So here has been a crazy update on my life:
- *New Job
- *Laid Off From New Job
- *Living in London for a year
- *Get's Even Better New Job
- *Boyfriend in London
- *Move Back to MI
- *Break up with bf(I don't do long-term nor do I do the online thing any longer ) (but still friends, MOST of the time I leave my relationships on a amiable note. Just like how a good tenant should leave their rented space clean and in better condition then you left it.)
- *No Time for Art
- *Austin comes to MI and we chill like cool bitches
Wow! I have really moved on from DA and art. I still sketch from time to time, and I've been contemplating coming back. But ugh! everything seems so kiddie here to me now. Like, everything is childish to me. I remember being so deathly insecure and wanting to be "DA popular
(whatever it is that I thought I was aiming for) and getting some where on this site. But when I went out into the world, you find none of that matters. Or maybe it's just a definite thing that comes with age and maturity.
No one wants to be sucked into the computer and internet 24/7 and lack a LIFE, that would just suck. And I was going down that road, people are so "plugged" in these days, and I guess I just needed internal solace and disconnect myself from my peers for a bit.
Deviantart has changed so much. Literally! since my last post back in 2013, I swear I have not been on this site...once
. I never checked it, thought of it, thought of the people on it, nor thought of the art I left behind. I have been well and happy. I've been far too busy thriving within the real world
. I have tangible goals and opportunities for myself now.
I have NEW platitudes now, want 'love/romance' now. Things that never even crossed my mind before. Such as wanting a family now has been one of those things. So that's something I will work on, I am financially secure and I have a tad bit more time to start focusing on dating/marriage/children. I'll been what? 25 in August? I need to get it moving
. I don't want to be some 27-28 year old hag waiting for some proverbial prince charming to run along and just sweep me up.

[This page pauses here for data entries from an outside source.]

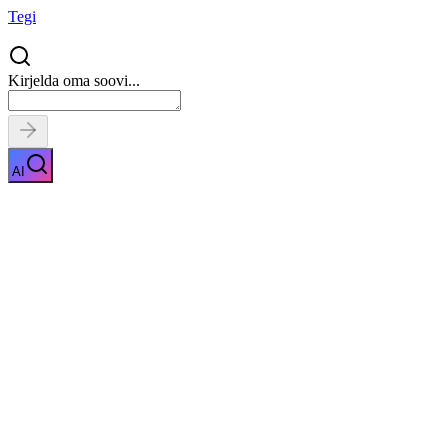
Tegi
Kirjelda oma soovi...
AI
Silmapõletiku ravi
Näita kirjeldust
Kiirpäring
Saa tasuta pakkumised
0
parimalt
pakkujalt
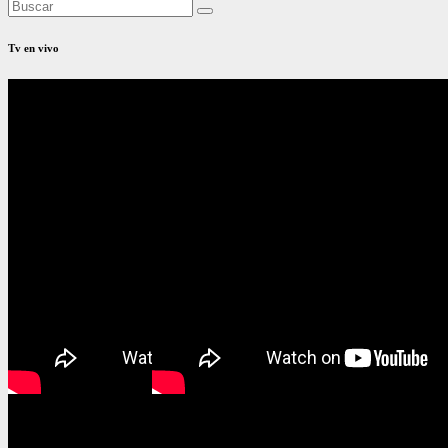
Tv en vivo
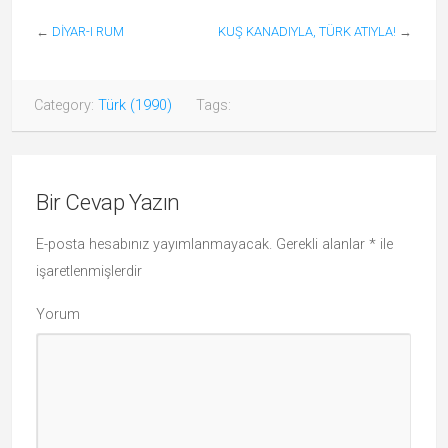
←
DİYAR-I RUM
KUŞ KANADIYLA, TÜRK ATIYLA!
→
Category:
Türk (1990)
Tags:
Bir Cevap Yazın
E-posta hesabınız yayımlanmayacak.
Gerekli alanlar
*
ile
işaretlenmişlerdir
Yorum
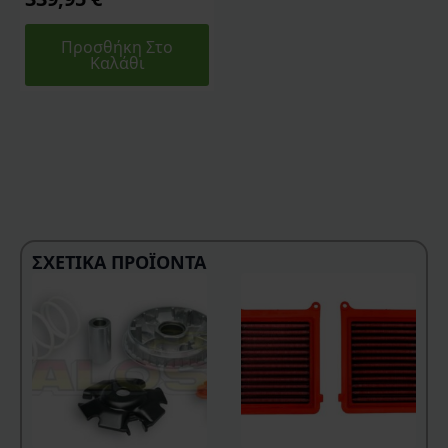
Προσθήκη Στο
Καλάθι
ΣΧΕΤΙΚΆ ΠΡΟΪΌΝΤΑ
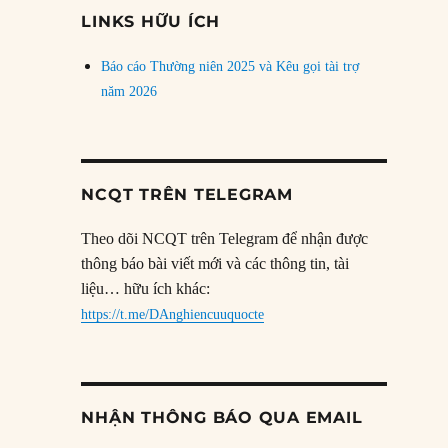
đề
LINKS HỮU ÍCH
Báo cáo Thường niên 2025 và Kêu gọi tài trợ
năm 2026
NCQT TRÊN TELEGRAM
Theo dõi NCQT trên Telegram để nhận được
thông báo bài viết mới và các thông tin, tài
liệu… hữu ích khác:
https://t.me/DAnghiencuuquocte
NHẬN THÔNG BÁO QUA EMAIL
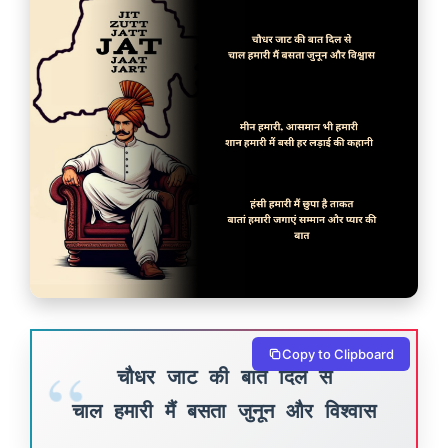
Copy to Clipboard
चौधर जाट की बात दिल से
चाल हमारी मैं बसता जुनून और विश्वास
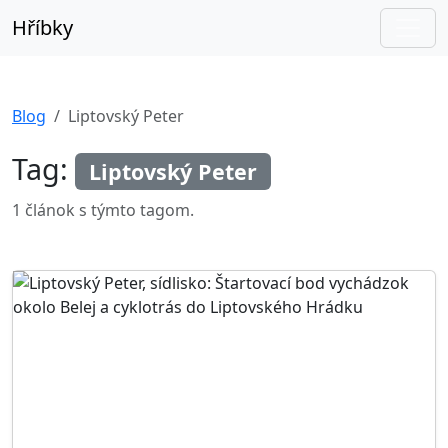
Hříbky
Blog
Liptovský Peter
Tag:
Liptovský Peter
1 článok s týmto tagom.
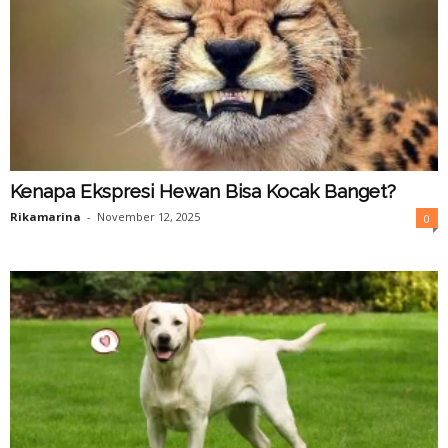
Kenapa Ekspresi Hewan Bisa Kocak Banget?
Rikamarina
-
November 12, 2025
0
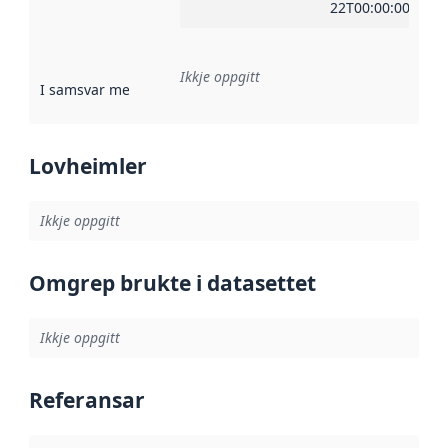
22T00:00:00Z
Ikkje oppgitt
I samsvar med
:
Referanse til ei implementeringsregel eller an
Lovheimler
Ikkje oppgitt
Omgrep brukte i datasettet
Ikkje oppgitt
Referansar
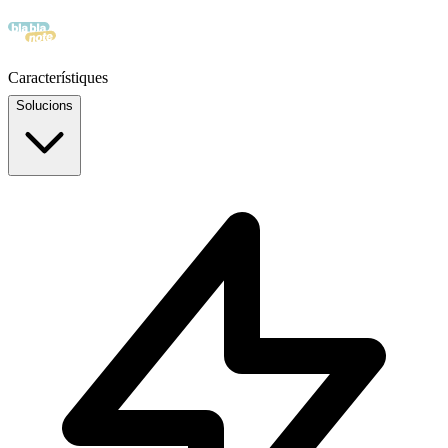
Característiques
Solucions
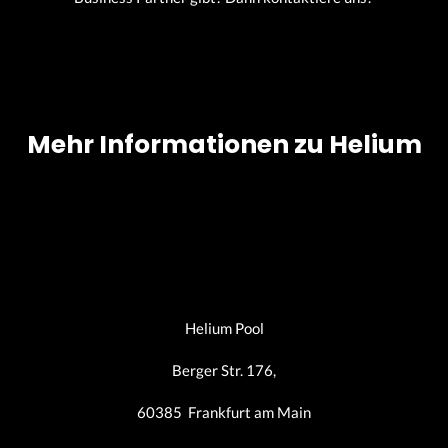
Mehr Informationen zu Helium
Helium Pool
Berger Str. 176,
60385 Frankfurt am Main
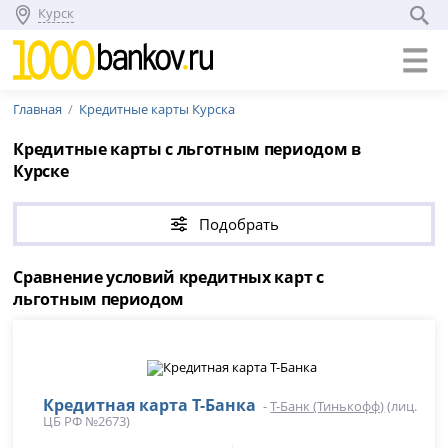
Курск
Главная
Кредитные карты Курска
Кредитные карты с льготным периодом в
Курске
Подобрать
Сравнение условий кредитных карт с
льготным периодом
Кредитная карта Т-Банка
-
Т-Банк (Тинькофф)
(лиц.
ЦБ РФ №2673)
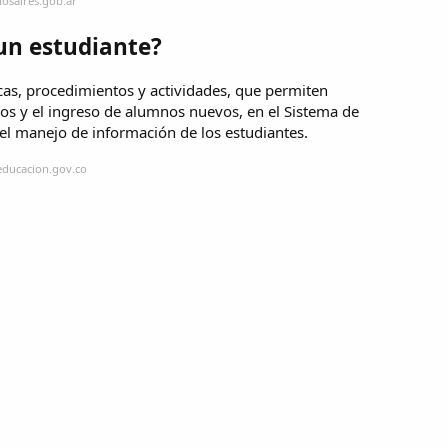
osaires.gob.ar
un estudiante?
icas, procedimientos y actividades, que permiten
os y el ingreso de alumnos nuevos, en el Sistema de
 el manejo de información de los estudiantes.
educacion.gov.co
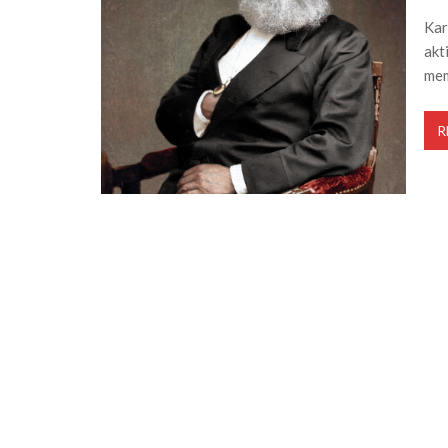
Kar
akt
me
R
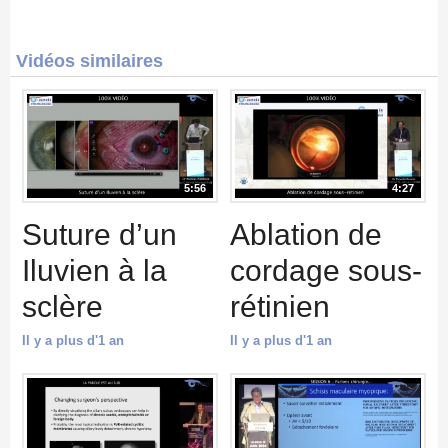
Vidéos similaires
5:56
4:27
Suture d’un
Ablation de
Iluvien à la
cordage sous-
sclère
rétinien
Il y a plus d'1 an
Il y a plus d'1 an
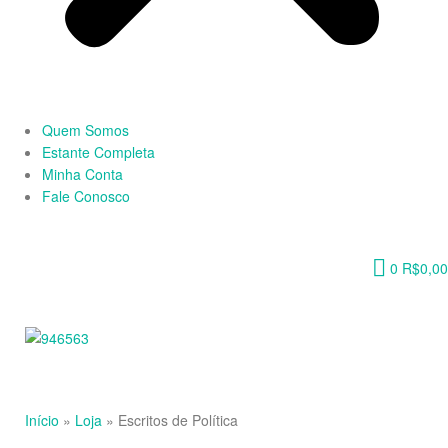
Quem Somos
Estante Completa
Minha Conta
Fale Conosco
0
R$
0,00
Início
»
Loja
»
Escritos de Política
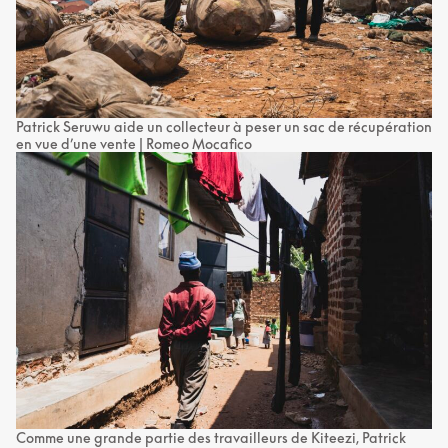
Patrick Seruwu aide un collecteur à peser un sac de récupération
en vue d’une vente | Romeo Mocafico
Comme une grande partie des travailleurs de Kiteezi, Patrick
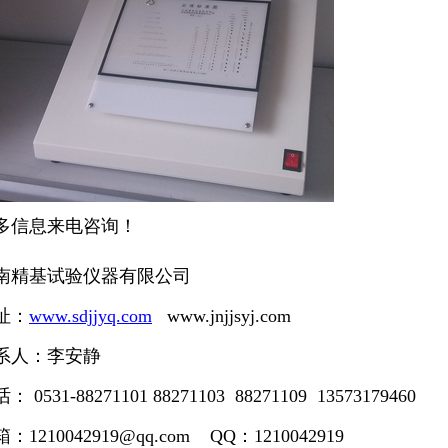
多信息来电咨询！
南精基试验仪器有限公司
址：
www.sdjjyq.com
www.jnjjsyj.com
系人：李安静
话：
0531-88271101 88271103 88271109 13573179460
箱：
1210042919@qq.com QQ：1210042919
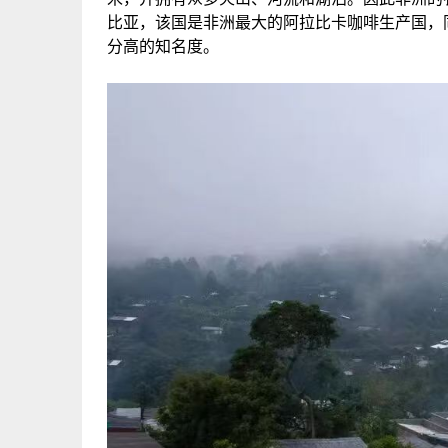
比亚，该国是非洲最大的阿拉比卡咖啡生产国，
分高的知名度。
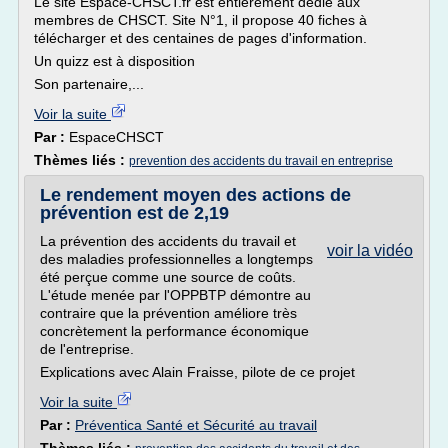
Le site Espace-CHSCT.fr est entièrement dédié aux
membres de CHSCT. Site N°1, il propose 40 fiches à
télécharger et des centaines de pages d'information.
Un quizz est à disposition
Son partenaire,...
Voir la suite
Par :
EspaceCHSCT
Thèmes liés :
prevention des accidents du travail en entreprise
Le rendement moyen des actions de
prévention est de 2,19
La prévention des accidents du travail et
voir la vidéo
des maladies professionnelles a longtemps
été perçue comme une source de coûts.
L'étude menée par l'OPPBTP démontre au
contraire que la prévention améliore très
concrètement la performance économique
de l'entreprise.
Explications avec Alain Fraisse, pilote de ce projet
Voir la suite
Par :
Préventica Santé et Sécurité au travail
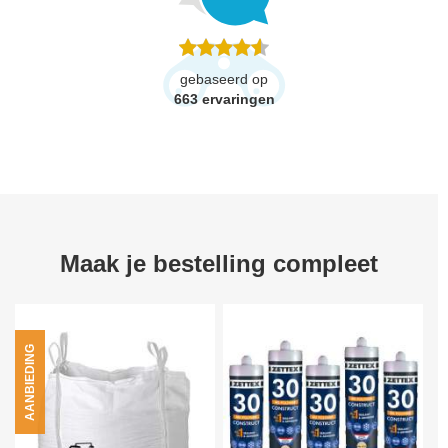
gebaseerd op
663
ervaringen
Maak je bestelling compleet
AANBIEDING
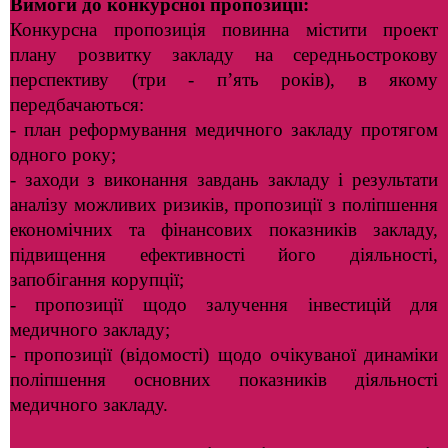
Вимоги до конкурсної пропозиції:
Конкурсна пропозиція повинна містити проект
плану розвитку закладу на середньострокову
перспективу (три - п’ять років), в якому
передбачаються:
- план реформування медичного закладу протягом
одного року;
- заходи з виконання завдань закладу і результати
аналізу можливих ризиків, пропозиції з поліпшення
економічних та фінансових показників закладу,
підвищення ефективності його діяльності,
запобігання корупції;
- пропозиції щодо залучення інвестицій для
медичного закладу;
- пропозиції (відомості) щодо очікуваної динаміки
поліпшення основних показників діяльності
медичного закладу.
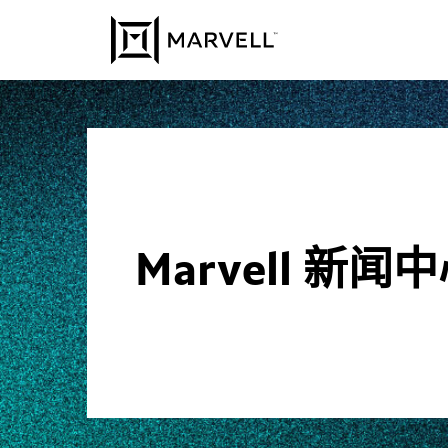
跳至内容
Marvell 新闻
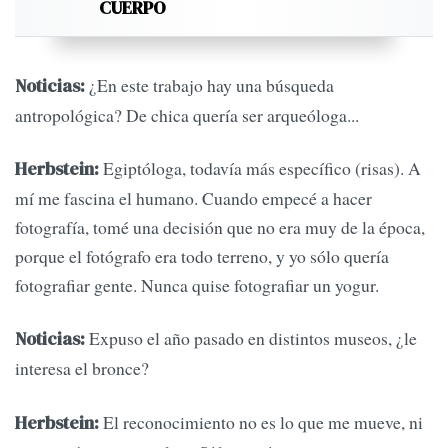
CUERPO
¿En este trabajo hay una búsqueda
Noticias:
antropológica? De chica quería ser arqueóloga...
Egiptóloga, todavía más específico (risas). A
Herbstein:
mí me fascina el humano. Cuando empecé a hacer
fotografía, tomé una decisión que no era muy de la época,
porque el fotógrafo era todo terreno, y yo sólo quería
fotografiar gente. Nunca quise fotografiar un yogur.
Expuso el año pasado en distintos museos, ¿le
Noticias:
interesa el bronce?
El reconocimiento no es lo que me mueve, ni
Herbstein:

But I refuse to do that Sex in The City, New York job interview type of dating. Yuck! Not my style. I prefer to meet a nice friend, and we go from there. I never counted online dating as "dating" per se, I see it more as a pinpal
. Which is why I find it absolutely repulsive at the thought of me online dating ever again(I'm embarrassed to think that I did do the online dating thing. Yuck!) . I find it silly in retrospect now that I'm older. Because its so much more differently in the real world then face-time or texting. Also all of my old art is coming out the VAULTS! YES!
But that's all. I'm doing nothing HUGE! Just normal life stuff...whatever that is. lol Side Note:
Also DA, Love the new system. It's nice. I almost forgot how to work this crazy thing haha Random Note:
It's raining out, but it feels GREAT!